Her zamanın bir hükmü var. Şu gaflet zamanında musîbet şeklini değiştirmiş.
Bazı zamanda ve bazı eşhasta belâ, belâ değil, belki bir lütf-u İlâhîdir. Ben şu zamandaki hastalıklı sair musîbetzedeleri –fakat musîbet dine dokunmamak şartıyla– bahtiyar gördüğümden, hastalık ve musîbet aleyhtarı bulunmak hususunda bana bir fikir vermiyor. Ve bana, onlara acımak hissini îrâs etmiyor. Çünkü hangi bir genç hasta yanıma gelmiş ise, görüyorum, emsallerine nisbeten bir derece vazife-i diniyeye ve ahirete karşı merbutiyeti var. Ondan anlıyorum ki öyleler hakkında o nevi hastalıklar musîbet değil, bir nevi nimet-i İlâhiyedir. Çünkü çendan o hastalık onun dünyevî, fânî, kısacık hayatına bir zahmet îrâs ediyor, fakat onun ebedî hayatına faydası dokunuyor. Bir nevi ibadet hükmüne geçiyor. Eğer sıhhat bulsa, gençlik sarhoşluğuyla ve zamanın sefahetiyle, elbette hastalık hâletini muhafaza edemeyecek, belki sefahete atılacak.
HATİME
Cenab-ı Hak, hadsiz kudret ve nihayetsiz rahmetini göstermek için insanda hadsiz bir acz, nihayetsiz bir fakr derc eylemiştir. Hem hadsiz nukuş-u esmasını göstermek için insanı öyle bir surette halk etmiş ki, hadsiz cihetlerle elemler aldığı gibi, hadsiz cihetlerle de lezzetler alabilir bir makine hükmünde yaratmış.
Ve o makine-i insaniyede yüzer alet var. Her birinin elemi ayrı, lezzeti ayrı, vazifesi ayrı, mükâfatı ayrıdır. Âdeta insan-ı ekber olan âlemde tecellî eden bütün esma-i İlâhiye, bir âlem-i asgar olan insanda dahi o esmanın umumiyetle cilveleri var. Bunda sıhhat ve afiyet ve lezaiz gibi nâfi’ emirler nasıl şükrü dedirtir, o makineyi çok cihetlerle vazifelerine sevk eder, insan da bir şükür fabrikası gibi olur.

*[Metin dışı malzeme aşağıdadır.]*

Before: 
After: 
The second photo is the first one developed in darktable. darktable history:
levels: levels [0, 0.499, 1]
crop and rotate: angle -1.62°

Öyle de musîbetlerle, hastalıklarla, âlâm ile, sair müheyyic ve muharrik arızalar ile, o makinenin diğer çarhlarını harekete getirir, tehyîc eder. Mahiyet-i insaniyede münderiç olan acz ve zaaf ve fakr madenini işlettiriyor. Bir lisan ile değil, belki her bir azanın lisanıyla bir iltica, bir istimdad vaziyeti verir. Güya insan o arızalar ile, ayrı ayrı binler kalemi tazammun eden müteharrik bir kalem olur, sahife-i hayatında veyahut levh-i misalîde mukadderat-ı hayatını yazar, esma-i İlâhiyeye bir ilânname yapar ve bir kaside-i manzume-i Sübhaniye hükmüne geçip, vazife-i fıtratını ifa eder.

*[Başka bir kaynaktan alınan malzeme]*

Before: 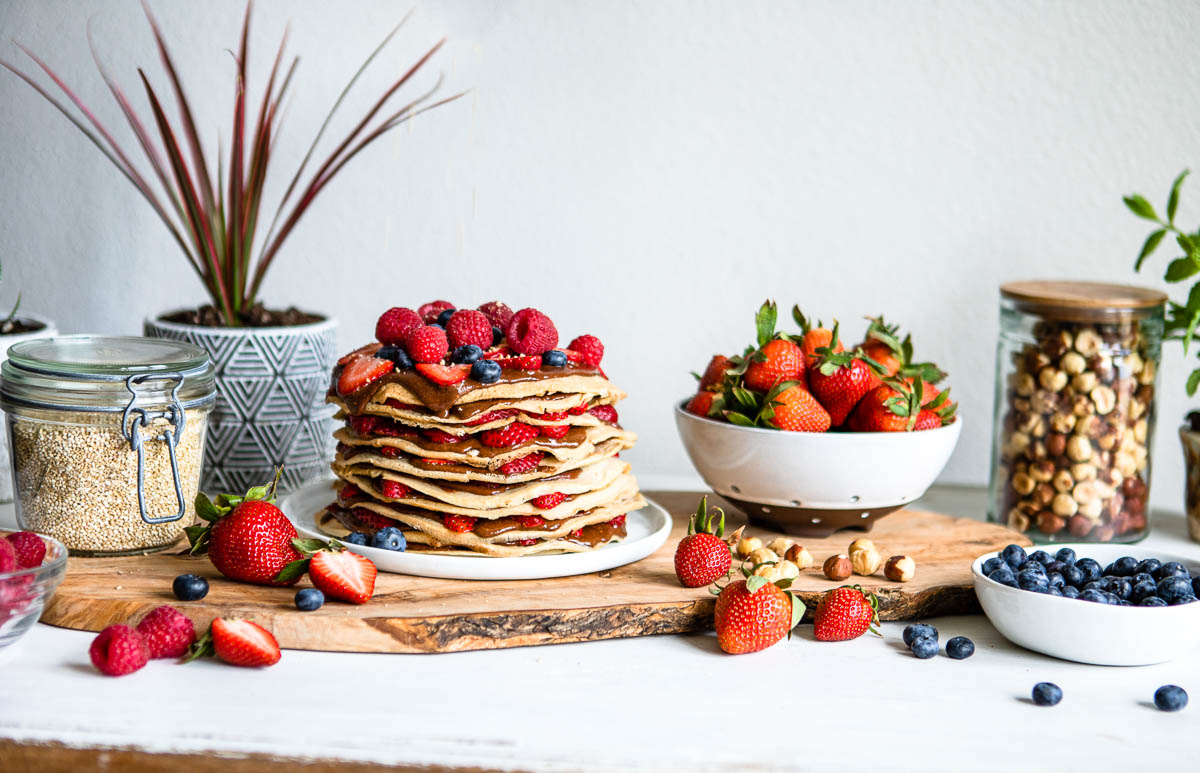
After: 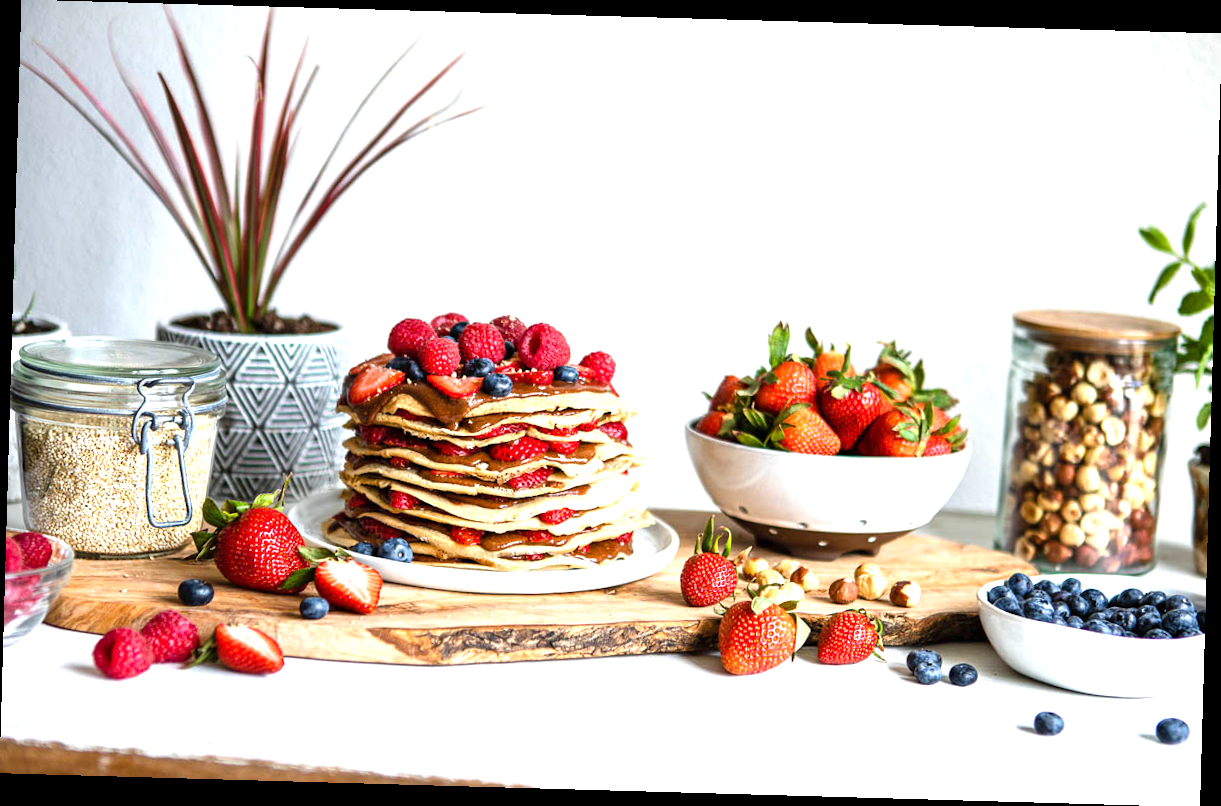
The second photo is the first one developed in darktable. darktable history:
exposure: exposure 0.607 EV, compensate exposure bias true, compensate highlight preservation false
tone equalizer: -7 EV 0.095 EV, edges refinement/feathering 500, mask exposure compensation -1.57 EV, preserve details no
crop and rotate: angle -1.62°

Lem’alar, İkinci Lem’a, s. 27-28
LÛGATÇE:
âlâm: Acılar, elemler.
âlem-i asgar: En küçük âlem; insan.
çarh: Tekerlek.
çendan: Gerçi; her ne kadar.
derc etme: Yerleştirme, koyma.
eşhas: Şahıslar.
halk etmek: Yaratmak.
insan-ı ekber: En büyük insan.
îrâs etme: Verme, sebep olma.
kaside-i manzume-i Sübhaniye: Bütün noksanlıklardan uzak olan Cenab-ı Hakk’ın hassas ölçülerle düzenli bir şekilde yazdığı kaside.
levh-i misalî: Dünyada yapılanların kayıt edildiği, görüntülendiği yer.

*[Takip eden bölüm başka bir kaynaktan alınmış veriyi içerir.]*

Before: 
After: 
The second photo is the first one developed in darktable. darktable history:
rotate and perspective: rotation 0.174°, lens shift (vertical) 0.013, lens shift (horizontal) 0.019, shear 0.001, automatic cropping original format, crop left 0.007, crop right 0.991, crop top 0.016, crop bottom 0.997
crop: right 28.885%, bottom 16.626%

lütf-u İlâhî: Allah’ın lütfu, bağışı.
merbutiyet: Bağlılık.
muharrik: Harekete getiren.
mukadderat-ı hayat: Allah’ın takdir ettiği hayat programı; kader.
müheyyic: Heyecanlandıran.
münderiç: İçinde bulunan.
nâfi’ emirler: Faydalı işler, haller.
nukuş-u esma: Cenab-ı Hakk’ın isimlerinin sanatlı ve süslü görüntüleri.
sefahet: Dinen yasak olan zevk ve eğlenceye düşkünlük.
tehyîc etmek: Heyecanlandırmak.
vazife-i diniye: Dinî görevler, sorumluluk.
vazife-i fıtrat: Fıtrat vazifesi, yaratılıştan gelen görev.